**Your objective**
Return all the lines below in which the string "looking" appears.

**Data records**

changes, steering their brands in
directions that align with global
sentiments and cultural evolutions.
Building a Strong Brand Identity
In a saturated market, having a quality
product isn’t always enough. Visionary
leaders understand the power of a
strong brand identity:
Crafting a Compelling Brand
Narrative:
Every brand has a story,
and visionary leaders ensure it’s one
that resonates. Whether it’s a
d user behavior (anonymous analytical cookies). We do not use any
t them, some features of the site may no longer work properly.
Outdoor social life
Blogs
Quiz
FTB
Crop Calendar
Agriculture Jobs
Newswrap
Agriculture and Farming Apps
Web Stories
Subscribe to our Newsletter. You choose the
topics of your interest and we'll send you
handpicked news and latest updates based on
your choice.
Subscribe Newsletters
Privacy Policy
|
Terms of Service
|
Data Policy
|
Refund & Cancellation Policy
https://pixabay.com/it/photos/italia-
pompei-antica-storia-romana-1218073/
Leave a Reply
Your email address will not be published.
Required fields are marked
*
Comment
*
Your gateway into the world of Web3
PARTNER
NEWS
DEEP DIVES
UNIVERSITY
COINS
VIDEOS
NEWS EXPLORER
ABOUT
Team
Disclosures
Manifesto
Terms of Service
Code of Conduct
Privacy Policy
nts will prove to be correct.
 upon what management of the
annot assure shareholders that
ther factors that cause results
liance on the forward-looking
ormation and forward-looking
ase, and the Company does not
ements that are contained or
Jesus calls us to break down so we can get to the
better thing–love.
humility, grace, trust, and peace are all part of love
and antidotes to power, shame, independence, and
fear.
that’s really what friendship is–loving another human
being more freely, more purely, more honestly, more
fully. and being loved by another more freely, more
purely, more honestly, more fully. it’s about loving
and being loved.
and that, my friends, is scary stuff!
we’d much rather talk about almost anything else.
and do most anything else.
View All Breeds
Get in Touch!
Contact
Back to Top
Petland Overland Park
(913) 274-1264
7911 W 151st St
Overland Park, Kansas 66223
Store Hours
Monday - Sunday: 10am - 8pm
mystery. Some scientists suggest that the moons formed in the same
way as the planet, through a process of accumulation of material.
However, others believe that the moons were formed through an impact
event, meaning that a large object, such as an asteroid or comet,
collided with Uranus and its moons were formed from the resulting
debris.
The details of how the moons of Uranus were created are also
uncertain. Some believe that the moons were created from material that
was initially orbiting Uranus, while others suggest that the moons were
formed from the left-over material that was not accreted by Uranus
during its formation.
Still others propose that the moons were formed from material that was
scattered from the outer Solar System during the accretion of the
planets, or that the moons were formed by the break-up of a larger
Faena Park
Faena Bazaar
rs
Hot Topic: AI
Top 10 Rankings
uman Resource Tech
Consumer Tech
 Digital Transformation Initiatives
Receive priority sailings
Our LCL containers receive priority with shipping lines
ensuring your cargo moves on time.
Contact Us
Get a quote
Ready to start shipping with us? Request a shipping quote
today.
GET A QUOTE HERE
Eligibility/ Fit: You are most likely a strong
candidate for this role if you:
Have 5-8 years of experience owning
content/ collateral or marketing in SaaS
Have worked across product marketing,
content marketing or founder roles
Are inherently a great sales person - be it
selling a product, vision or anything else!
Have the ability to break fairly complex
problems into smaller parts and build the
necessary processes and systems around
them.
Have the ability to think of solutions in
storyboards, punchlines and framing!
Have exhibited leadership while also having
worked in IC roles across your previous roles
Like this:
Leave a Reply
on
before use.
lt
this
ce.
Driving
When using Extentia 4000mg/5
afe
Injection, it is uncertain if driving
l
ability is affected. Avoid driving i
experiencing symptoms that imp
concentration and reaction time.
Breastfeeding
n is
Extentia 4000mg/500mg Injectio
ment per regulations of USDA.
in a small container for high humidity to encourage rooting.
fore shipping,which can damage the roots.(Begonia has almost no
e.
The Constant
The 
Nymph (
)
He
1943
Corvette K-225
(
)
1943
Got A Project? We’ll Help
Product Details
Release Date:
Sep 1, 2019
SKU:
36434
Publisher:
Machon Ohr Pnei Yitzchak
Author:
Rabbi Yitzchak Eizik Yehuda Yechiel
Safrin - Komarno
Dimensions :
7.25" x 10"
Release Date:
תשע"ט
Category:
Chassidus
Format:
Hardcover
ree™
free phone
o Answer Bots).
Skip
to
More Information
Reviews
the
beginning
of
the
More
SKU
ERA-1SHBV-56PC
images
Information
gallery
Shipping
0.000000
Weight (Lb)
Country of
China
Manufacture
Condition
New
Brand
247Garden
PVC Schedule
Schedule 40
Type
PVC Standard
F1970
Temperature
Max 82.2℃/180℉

**Task solution**
liance on the forward-looking
ormation and forward-looking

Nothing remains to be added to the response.